Investigation on the origin of far field short latency potentials evoked from auricular acupuncture points

 

Bianca Leutzow ,Gibb Andreas, Lange Joern, Schroeder Henry, Wendt Michael, Usichenko Taras, Department of Anesthesiology and Intensive Care Medicine, Ernst Moritz Arndt, University of Greifswald, Germany.

 

Purpose

Averaged EEG-like scalp responses to electrical stimulation from the inner side of the tragus within 10 msec after stimuli application, are suggested to be far field potentials, generated in the vagal system – Vagal Sensory Evoked Potentials (VSEP) (1). Our purpose was to study VSEP response, elicited during stimulation of ear areas, ascribed to be auricular acupuncture (AA) points (2) and to clarify the mechanism of these VSEP responses.

 

Methods

Ten healthy volunteers and 12 patients (ASA I–II) scheduled for elective low-back and extremities surgery in general anesthesia (GA) with trachea intubation were included. Stimulation was applied to triangular fossa (AA point 55), concha (AA point 101), inner side of the tragus (AA point 15) and to non-acupuncture points of the auricular helix and lobule. Stimulation consisted of 100 square impulses of 0.1 ms duration with a frequency of 0.5 Hz and an intensity of 8 mA. EEG responses were recorded from positions C4-F4 and T4-O2, with impedances below 2 kΩ, using a Nihon Kohden MEB 9400. In healthy volunteers, VSEP responses were registered before and after subcutaneous infiltration of stimulated areas with the local anesthetic lidocaine 2%. In patients, VSEP acquisitions were made before and after induction of GA, during the maximal effect of non-depolarizing muscle relaxing agent cis-atracurium 0.1 mg/kg (C-AR) and after recovery from C-AR under GA.

 

Results

In healthy volunteers, responses with previously described latencies could be reproduced only during stimulation of the ear areas with AA points 15, 55 and 101, but not from non-acupuncture points.
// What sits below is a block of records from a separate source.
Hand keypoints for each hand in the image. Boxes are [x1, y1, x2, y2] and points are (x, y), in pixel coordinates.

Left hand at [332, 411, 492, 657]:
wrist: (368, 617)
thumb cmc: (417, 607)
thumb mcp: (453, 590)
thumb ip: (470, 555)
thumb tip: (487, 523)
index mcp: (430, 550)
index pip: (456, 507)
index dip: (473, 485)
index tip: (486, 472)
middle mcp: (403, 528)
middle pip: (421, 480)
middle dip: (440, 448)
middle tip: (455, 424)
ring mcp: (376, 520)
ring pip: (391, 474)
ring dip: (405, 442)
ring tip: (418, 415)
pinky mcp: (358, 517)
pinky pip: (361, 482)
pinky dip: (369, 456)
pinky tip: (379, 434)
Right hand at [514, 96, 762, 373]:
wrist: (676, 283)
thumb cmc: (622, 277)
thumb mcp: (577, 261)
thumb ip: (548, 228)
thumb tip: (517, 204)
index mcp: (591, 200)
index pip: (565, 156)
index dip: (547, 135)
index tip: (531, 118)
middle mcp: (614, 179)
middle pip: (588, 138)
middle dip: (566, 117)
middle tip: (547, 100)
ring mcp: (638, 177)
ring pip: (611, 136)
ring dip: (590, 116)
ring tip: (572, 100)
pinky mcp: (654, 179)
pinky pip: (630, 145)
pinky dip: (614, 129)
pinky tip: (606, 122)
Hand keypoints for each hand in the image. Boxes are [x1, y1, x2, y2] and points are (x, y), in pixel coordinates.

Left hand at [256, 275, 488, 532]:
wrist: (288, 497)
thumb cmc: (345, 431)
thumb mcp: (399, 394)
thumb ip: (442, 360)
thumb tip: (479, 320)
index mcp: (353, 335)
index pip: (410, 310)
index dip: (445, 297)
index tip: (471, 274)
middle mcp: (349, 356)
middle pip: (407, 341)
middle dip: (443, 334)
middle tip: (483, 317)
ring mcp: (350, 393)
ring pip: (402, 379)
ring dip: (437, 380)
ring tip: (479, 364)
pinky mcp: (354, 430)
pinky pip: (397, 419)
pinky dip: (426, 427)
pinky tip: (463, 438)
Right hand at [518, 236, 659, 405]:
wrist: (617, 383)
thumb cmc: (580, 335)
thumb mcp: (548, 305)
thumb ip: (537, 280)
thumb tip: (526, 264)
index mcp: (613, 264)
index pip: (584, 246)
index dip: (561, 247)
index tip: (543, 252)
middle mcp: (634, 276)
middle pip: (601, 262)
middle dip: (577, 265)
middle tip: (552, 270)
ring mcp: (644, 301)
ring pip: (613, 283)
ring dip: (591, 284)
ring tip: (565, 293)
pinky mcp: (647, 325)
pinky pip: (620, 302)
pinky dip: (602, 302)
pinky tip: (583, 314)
These responses disappeared after administration of lidocaine. In all patients the responses could be reproduced before and after anesthesia induction. The responses completely disappeared during the C-AR action and re-appeared after recovery from C-AR under GA. In some patients a stimulation-synchronous twitching of scalp muscles was observed.

 

Conclusion

Electrical stimulation of the external ear, leading to scalp responses, starts with excitation of afferent nerves, which can be blocked by a local anesthetic. The disappearance of the responses to electrical stimulation of the auricle under neuromuscular block strongly suggests a muscular origin of these potentials. Even if some final details of the mechanism still should be experimentally clarified, this method can be used to study the site specificity of auricular acupuncture.

 

 

  1. (1) Fallgatter et al. Far field potentials from the brainstem after transcutaneous vagus nerve stimulation.     J NeuralTransm 2003.
  2. (2) Nogier PMF. Über die Akupunktur der Ohrmuschel. Dt Ztschr Akup 1957.